Le textile fait de la résistance

Poupées palestiniennes en habits de fête traditionnels créées dans le camp libanais d'Ein El-Hilweh, où 64 femmes se forment à la broderie afin de préserver cet héritage. © mashid Mohadjerin

« Anvers et la Flandre sont connectées au reste du monde par l’asile et la migration, Anvers abrite plus de 170 nationalités et on y parle 183 langues différentes », tient à préciser Kaat Debo, directrice du MoMu, le musée de la Mode de la ville portuaire.

« L’exposition Textile as resistance entre dans le cadre de notre mission, qui est de donner au MoMu un rôle qui fait sens pour tous et de permettre le changement social, esthétique et personnel. Nous entendons continuer à créer l’inspiration à l’aide d’une foule d’initiatives s’inscrivant dans la lignée de cette exposition… » Dont acte.

Le temps d’une rénovation en profondeur, l’institution a quitté son fief de la Nationalestraat pour s’installer à Courtrai, hors les murs, et confier le soin à deux curatrices extérieures d’explorer le textile comme puissant symbole de résistances. Samira Bendadi est née au Maroc en 1966 et aujourd’hui journaliste au MO Magazine, spécialiste de l’Afrique du Nord et du Moyen-Orient tandis que Mashid Mohadjerin (photo) est née en Iran en 1976, photographe, exploratrice inaltérée de l’identité et des migrations et auteure en 2017 de Lipstick and Gas Masks: Women and Resistance in Egypt and Tunisia. A deux, elles ont arpenté des territoires qu’elles connaissent, où s’agglomèrent l’activisme, le rôle des femmes qui résistent, les migrations et l’exil, l’aliénation culturelle et sociale, la recherche d’identité. Une manière de faire entendre la voix de ceux – il se fait que c’est surtout celles – qui se taisent, luttent pour survivre, portent leur famille à bout de bras et, par la même occasion, leur communauté, sauver ce qui reste du lien social malmené par les guerres et les déplacements toujours forcés.

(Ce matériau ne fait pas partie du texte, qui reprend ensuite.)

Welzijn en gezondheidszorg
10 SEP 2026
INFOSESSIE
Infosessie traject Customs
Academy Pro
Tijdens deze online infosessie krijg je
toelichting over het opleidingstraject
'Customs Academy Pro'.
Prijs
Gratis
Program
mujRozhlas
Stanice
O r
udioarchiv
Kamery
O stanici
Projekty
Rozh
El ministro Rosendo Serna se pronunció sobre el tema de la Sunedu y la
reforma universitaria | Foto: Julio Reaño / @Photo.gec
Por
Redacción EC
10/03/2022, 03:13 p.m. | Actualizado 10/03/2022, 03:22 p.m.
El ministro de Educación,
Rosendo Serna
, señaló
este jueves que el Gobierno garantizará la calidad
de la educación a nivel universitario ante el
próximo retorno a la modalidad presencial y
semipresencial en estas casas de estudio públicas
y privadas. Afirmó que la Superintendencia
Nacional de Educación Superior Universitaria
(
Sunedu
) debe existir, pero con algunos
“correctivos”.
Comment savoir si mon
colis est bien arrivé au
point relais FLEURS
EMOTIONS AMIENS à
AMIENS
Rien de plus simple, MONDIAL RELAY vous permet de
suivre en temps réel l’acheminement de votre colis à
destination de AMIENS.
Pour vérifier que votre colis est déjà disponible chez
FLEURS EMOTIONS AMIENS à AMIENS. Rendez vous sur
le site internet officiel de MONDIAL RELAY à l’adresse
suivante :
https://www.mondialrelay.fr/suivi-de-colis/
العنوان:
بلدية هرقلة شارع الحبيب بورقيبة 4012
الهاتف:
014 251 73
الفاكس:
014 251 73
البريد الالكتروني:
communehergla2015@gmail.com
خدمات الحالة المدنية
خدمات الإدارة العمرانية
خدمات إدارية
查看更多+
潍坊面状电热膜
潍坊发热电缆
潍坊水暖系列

Elles ont ainsi assemblé des témoignages qui s’ancrent à Anvers, Paris, Beyrouth, Alep, Kaboul ou ailleurs dans le monde, avec le textile comme langage commun qui n’a guère besoin de traduction, ni de traducteurs et qui révèle, si on prend la peine de s’arrêter à le contempler, ceux, celles, qui cousirent ces étoffes, les brodèrent et les portent encore fièrement comme reliquats de ce qui fut, de ce qui les constitue, rassemble et concentre mieux que tous les lambeaux de leur histoire. On y lit entre les lignes, entre les trames, la tristesse et la douleur, la force et la résilience. A l’image de ces trois poupées palestiniennes en habits de fête traditionnels, nées des mains de femmes qui n’ont jamais connu que les ruelles défoncées de leur camp libanais à Ein El-Hilweh, si proche et si loin de leur terre ancestrale.

Textile as resistance, MoMu Fashion Museum Antwerp et Texture Kortrijk, 28, Noordsraat, à 8500 Courtrai. www.momu.be et www.texturekortrijk.be Jusqu’au 16 février prochain.